[EXCERPTED DATA]

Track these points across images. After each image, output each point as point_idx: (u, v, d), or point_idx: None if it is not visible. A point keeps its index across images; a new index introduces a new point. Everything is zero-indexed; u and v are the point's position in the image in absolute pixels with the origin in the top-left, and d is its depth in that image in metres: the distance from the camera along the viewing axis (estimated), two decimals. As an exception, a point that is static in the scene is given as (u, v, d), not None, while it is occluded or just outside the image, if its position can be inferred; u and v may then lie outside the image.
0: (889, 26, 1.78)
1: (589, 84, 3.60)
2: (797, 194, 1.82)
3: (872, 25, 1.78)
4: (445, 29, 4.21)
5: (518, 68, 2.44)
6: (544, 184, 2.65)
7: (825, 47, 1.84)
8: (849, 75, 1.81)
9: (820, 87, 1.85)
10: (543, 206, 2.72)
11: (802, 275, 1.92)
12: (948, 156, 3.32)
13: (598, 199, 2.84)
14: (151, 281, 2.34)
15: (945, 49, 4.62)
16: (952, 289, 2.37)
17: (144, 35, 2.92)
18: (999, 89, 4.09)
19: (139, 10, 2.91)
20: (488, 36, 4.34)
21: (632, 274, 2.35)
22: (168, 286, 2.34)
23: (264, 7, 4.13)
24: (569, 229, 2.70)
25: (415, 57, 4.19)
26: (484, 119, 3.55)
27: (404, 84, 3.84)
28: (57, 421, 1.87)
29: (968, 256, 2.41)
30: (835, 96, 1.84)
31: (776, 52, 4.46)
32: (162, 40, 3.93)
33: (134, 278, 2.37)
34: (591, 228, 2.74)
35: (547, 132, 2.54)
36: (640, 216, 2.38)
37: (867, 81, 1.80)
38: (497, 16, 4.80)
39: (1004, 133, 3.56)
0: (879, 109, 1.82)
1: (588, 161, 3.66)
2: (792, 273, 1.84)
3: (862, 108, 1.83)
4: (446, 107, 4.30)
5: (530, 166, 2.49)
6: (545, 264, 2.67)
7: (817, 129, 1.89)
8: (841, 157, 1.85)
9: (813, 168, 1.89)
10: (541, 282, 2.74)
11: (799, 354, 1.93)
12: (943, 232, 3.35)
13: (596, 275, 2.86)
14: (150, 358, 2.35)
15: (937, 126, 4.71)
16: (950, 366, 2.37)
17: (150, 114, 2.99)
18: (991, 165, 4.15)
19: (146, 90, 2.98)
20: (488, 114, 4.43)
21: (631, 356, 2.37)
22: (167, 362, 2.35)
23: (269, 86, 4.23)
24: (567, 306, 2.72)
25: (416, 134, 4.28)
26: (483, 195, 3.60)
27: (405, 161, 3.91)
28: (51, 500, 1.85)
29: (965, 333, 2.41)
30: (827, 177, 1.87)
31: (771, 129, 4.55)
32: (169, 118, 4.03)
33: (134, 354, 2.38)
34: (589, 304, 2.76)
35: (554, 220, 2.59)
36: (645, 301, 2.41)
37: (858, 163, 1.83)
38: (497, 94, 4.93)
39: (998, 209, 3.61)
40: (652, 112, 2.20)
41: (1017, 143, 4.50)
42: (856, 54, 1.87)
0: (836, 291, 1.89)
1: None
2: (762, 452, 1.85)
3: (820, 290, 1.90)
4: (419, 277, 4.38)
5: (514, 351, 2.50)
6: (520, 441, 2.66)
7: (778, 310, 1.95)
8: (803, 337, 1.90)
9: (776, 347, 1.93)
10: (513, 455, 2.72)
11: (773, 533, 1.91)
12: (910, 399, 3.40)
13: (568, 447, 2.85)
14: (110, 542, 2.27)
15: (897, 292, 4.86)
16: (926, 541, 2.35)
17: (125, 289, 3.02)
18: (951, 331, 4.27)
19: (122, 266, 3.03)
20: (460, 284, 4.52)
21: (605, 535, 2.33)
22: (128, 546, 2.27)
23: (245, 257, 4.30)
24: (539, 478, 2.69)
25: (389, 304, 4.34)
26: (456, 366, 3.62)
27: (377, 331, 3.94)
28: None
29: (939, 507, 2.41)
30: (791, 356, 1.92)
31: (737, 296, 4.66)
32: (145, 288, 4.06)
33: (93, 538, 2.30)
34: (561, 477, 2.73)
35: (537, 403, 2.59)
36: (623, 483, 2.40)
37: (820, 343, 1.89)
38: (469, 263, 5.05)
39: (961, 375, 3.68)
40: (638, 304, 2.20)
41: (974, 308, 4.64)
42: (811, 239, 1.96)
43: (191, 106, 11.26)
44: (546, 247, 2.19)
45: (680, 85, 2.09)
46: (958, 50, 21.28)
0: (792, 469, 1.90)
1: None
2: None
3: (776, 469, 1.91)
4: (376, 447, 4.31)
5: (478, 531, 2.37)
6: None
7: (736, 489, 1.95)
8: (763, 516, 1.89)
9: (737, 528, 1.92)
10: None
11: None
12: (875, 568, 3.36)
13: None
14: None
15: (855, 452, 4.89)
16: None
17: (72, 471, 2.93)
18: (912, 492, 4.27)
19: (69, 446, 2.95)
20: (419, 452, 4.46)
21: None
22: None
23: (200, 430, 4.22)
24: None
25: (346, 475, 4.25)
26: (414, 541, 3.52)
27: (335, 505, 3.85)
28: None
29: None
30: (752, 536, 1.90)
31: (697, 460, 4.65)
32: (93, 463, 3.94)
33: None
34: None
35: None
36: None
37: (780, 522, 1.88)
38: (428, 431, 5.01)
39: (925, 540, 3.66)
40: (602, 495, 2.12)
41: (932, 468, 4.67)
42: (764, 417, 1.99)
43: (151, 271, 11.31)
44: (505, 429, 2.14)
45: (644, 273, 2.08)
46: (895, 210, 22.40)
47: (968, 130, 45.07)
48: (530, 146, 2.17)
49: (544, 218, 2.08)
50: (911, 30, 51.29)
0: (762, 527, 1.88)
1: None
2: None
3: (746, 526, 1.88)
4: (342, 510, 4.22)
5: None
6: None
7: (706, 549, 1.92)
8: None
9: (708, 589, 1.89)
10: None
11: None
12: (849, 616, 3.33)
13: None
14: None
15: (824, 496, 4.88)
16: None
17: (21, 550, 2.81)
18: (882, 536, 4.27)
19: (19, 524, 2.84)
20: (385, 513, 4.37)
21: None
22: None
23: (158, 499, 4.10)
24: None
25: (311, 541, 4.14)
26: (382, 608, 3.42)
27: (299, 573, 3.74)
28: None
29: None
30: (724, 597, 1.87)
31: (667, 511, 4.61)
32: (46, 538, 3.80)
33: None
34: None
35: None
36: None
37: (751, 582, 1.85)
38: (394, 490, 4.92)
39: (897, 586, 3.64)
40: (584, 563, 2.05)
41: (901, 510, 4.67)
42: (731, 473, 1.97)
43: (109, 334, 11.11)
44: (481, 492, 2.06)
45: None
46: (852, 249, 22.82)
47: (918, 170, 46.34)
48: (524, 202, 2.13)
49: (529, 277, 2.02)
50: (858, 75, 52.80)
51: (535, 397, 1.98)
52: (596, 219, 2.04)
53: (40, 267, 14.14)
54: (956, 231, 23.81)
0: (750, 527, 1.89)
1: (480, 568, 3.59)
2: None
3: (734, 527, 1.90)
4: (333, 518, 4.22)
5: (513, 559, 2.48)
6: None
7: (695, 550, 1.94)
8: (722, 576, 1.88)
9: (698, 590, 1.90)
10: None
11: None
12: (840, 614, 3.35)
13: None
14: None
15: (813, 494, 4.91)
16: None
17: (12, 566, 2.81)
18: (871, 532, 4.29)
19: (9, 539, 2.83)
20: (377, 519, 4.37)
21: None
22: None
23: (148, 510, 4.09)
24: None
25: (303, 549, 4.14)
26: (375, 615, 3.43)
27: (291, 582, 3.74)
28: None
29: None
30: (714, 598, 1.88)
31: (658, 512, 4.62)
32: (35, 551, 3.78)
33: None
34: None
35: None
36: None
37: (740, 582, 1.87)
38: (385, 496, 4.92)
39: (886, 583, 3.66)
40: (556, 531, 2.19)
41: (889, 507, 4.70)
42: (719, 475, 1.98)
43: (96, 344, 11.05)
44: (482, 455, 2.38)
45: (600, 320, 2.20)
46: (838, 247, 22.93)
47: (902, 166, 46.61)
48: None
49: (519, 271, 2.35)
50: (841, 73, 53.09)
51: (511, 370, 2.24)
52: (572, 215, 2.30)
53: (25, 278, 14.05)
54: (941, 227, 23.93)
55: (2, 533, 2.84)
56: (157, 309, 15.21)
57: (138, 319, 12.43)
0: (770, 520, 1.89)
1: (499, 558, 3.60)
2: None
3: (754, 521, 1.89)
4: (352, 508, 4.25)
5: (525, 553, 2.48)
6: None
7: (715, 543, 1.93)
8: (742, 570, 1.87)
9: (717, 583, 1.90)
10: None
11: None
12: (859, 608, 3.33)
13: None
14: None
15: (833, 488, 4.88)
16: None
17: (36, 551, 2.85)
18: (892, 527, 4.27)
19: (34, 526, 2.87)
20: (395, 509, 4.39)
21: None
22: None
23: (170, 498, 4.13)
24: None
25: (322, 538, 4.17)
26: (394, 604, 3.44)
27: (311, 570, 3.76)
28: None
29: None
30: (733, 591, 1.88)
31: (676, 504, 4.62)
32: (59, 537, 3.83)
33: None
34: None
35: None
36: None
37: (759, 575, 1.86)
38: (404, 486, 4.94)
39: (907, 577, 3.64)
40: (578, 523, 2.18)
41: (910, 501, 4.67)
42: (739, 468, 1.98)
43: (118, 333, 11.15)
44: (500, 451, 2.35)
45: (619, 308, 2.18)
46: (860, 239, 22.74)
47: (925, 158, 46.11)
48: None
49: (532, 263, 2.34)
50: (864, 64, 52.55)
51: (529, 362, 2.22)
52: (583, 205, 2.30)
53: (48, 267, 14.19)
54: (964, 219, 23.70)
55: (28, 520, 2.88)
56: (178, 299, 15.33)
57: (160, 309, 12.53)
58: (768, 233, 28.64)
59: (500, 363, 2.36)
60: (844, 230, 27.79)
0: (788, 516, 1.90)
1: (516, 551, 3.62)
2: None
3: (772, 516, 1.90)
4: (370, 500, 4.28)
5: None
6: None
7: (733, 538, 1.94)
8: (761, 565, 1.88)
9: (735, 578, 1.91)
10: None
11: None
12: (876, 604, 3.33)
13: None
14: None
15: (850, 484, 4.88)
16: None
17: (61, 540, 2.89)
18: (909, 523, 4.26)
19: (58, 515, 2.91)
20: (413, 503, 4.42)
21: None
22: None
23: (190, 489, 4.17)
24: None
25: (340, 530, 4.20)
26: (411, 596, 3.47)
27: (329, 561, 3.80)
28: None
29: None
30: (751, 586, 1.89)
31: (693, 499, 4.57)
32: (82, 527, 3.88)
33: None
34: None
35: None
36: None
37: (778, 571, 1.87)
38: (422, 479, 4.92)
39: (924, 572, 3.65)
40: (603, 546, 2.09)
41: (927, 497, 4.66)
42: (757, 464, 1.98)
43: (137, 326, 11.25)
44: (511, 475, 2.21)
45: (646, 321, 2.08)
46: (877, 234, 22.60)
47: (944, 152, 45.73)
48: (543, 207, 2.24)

[/EXCERPTED DATA]

Repeat the entries above exactly, beginning at their first line and ending with the line that contains "10: (543, 206, 2.72)", with nothing added.

Track these points across images. After each image, output each point as point_idx: (u, v, d), or point_idx: None if it is not visible. A point keeps its index across images; a new index introduces a new point. Everything is zero-indexed; u and v are the point's position in the image in absolute pixels with the origin in the top-left, and d is its depth in that image in metres: the distance from the camera along the viewing axis (estimated), two decimals. As an exception, a point that is static in the scene is given as (u, v, d), not None, while it is occluded or just outside the image, if its position can be inferred; u and v may then lie outside the image.
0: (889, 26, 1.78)
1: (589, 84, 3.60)
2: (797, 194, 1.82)
3: (872, 25, 1.78)
4: (445, 29, 4.21)
5: (518, 68, 2.44)
6: (544, 184, 2.65)
7: (825, 47, 1.84)
8: (849, 75, 1.81)
9: (820, 87, 1.85)
10: (543, 206, 2.72)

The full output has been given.